• 以下の課題
A. 太陽エネルギ利用システムの引用文について、次の問いに答えてください。
(i) 【課題】で提供するとされているのは、どのような太陽エネルギ利用システムですか？
(ii) ヒートポンプ3を備える構成で、循環ポンプ4はどこの間で熱媒を循環させますか？
(iii) 循環ポンプ4による流量を変更するのは何ですか？
B. 太陽エネルギ利用システムの引用文にある「太陽エネルギの利用効率を従来よりも向上させた太陽エネルギ利用システムを提供する。」という文を英語に訳してください。
C. 太陽エネルギ利用システムの引用文を、最後の文の後から書き継いでもらえますか？

---- 引用文

説明

太陽エネルギ利用システム

【課題】太陽エネルギの利用効率を従来よりも向上させた太陽エネルギ利用システムを提供する。
【解決手段】太陽電池1を備え、太陽電池1により電力を得る太陽エネルギ利用システムにおいて、太陽電池1を冷却する第1熱交換器2と、第1熱交換器2に接続されたヒートポンプ3と、第1熱交換器2とヒートポンプ3との間で熱媒を循環させる循環ポンプ4と、循環ポンプ4による流量を変更する流量制御部5を備えている、又は、太陽電池1を備え、太陽電池1により電力を得る太陽エネルギ利用システムにおいて、太陽電池1を冷却する第1熱交換器2と、第1熱交換器2に接続された第2熱交換器3eと、第1熱交換器2と第2熱交換器3eとの間で熱媒を循環させる循環ポンプ4と、循環ポンプ4による流量を変更する流量制御部5を備えている、ことを特徴とする、太陽エネルギ利用システム。

--------
---- データ記録

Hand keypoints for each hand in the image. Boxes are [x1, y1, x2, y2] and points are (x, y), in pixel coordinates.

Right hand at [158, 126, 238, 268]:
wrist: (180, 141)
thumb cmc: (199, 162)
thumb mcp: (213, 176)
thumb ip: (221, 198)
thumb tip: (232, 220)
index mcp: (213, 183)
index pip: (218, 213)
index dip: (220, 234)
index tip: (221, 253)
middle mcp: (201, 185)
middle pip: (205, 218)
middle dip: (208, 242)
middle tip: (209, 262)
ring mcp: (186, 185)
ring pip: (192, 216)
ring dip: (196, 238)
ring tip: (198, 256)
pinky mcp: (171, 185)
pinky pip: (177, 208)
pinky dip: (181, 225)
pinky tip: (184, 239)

--------
---- データ記録

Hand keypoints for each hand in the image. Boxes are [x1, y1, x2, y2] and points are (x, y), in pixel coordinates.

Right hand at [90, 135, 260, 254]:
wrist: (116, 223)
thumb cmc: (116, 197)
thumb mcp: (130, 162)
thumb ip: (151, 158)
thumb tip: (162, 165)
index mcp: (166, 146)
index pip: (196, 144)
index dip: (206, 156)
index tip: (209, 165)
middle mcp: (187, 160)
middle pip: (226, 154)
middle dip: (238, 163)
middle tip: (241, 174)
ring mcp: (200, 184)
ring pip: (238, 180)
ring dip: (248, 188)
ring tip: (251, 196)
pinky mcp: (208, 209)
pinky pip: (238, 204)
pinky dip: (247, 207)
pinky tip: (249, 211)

--------
---- データ記録

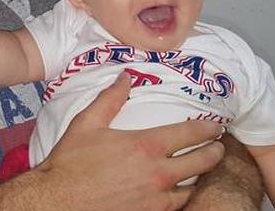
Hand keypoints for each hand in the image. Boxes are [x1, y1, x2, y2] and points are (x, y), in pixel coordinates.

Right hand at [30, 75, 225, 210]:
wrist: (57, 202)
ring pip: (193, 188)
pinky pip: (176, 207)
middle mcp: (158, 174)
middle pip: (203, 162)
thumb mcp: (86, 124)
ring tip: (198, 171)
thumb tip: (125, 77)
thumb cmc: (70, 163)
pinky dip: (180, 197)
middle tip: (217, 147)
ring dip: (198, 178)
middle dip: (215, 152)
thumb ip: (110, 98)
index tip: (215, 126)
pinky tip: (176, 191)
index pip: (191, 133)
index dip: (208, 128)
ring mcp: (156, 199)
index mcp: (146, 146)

--------

• 解答は以下
A.
(i) 太陽エネルギの利用効率を従来よりも向上させた太陽エネルギ利用システム
(ii) 第1熱交換器2とヒートポンプ3との間
(iii) 流量制御部5

B. To provide a solar energy utilization system that improves the efficiency of solar energy use over conventional systems.

C.
【発明の詳細な説明】
【技術分野】
【0001】
本発明は、太陽エネルギ利用システムに関する。
【背景技術】
【0002】
化石燃料に依存しない自然エネルギの利用が注目されている。例えば、水の加熱に際し、太陽光を利用する技術がある。このような技術として、例えば特許文献1には、太陽電池に接続された水集熱器及び液体熱媒導管により、太陽光を利用する技術が開示されている。また、特許文献2には、ヒートポンプの直接膨張型熱交換器の表面に太陽電池に装着し、太陽光を暖房給湯加熱用エネルギとして利用する技術が開示されている。
【先行技術文献】
【特許文献】
【0003】
【特許文献1】特開平5−66065号公報
【特許文献2】特開平7−253249号公報
【発明の概要】
【発明が解決しようとする課題】
【0004】
しかしながら、前記特許文献に開示された技術には次の課題がある。
システムを構成する各手段を駆動させるため、駆動電力が必要となる。この電力は、システムの運転条件に拠っては、大きなものとなる。そのため、運転条件に拠っては電力消費量が増加し、太陽電池による発電量以上の電力が消費されることがある。その結果、太陽エネルギの利用効率が低下することがある。また、発電された電力以上の電力が消費されなくても、開示されたシステムではエネルギ効率が依然として不十分である。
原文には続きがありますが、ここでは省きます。